A drabble is a work of fiction that is exactly 100 words — not 99, not 101. The title is not counted by convention. The form originated in British SF fandom in the 1980s. The hard constraint is the defining feature: unlike flash fiction with a maximum, a drabble must hit exactly 100 words.
How do you count words in a drabble?
Hyphenated compounds count as one word. Contractions count as one word. Numerals count as one word. The title is not counted. Check individual community or publication guidelines for variations. Most word processors' built-in word counts are accurate for standard prose.
Can a drabble tell a complete story?
Yes — and the best ones must. A drabble needs a beginning (situation established), a middle (complication or decision), and an end (a shift or image that changes everything). The first line drops the reader in medias res. Implication does more work than explanation. The ending must land in the final two or three words.
Where can I publish or share drabbles?
The Drabblecast and 100 Word Story (100wordstory.org) publish drabbles. Many genre magazines accept 100-word flash. Reddit's r/DrabbleCommunity and Tumblr run weekly challenges.
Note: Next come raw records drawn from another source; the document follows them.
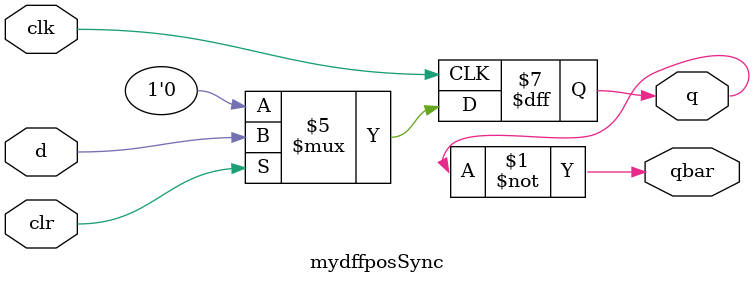
<source format=v>

module mydffposSync(input d, clk, clr, output qbar, output reg q);
	assign qbar = ~q;
	always @(posedge clk) //sync clear
	begin
		if(!clr) q<=0;
		else q<=d;
	end 
endmodule

</source>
Archive of Our Own has extensive drabble libraries organized by fandom. Fan fiction communities are the most active drabble spaces online.
How does writing drabbles improve your fiction craft overall?
Drabble writing forces word-level editing discipline. When every word must reach exactly 100, adverbs, filler phrases, and passive constructions become immediately visible. Writers who practice drabbles report faster editing on longer work. The habit of asking “does this word pull its weight?” transfers directly to scenes, chapters, and full manuscripts.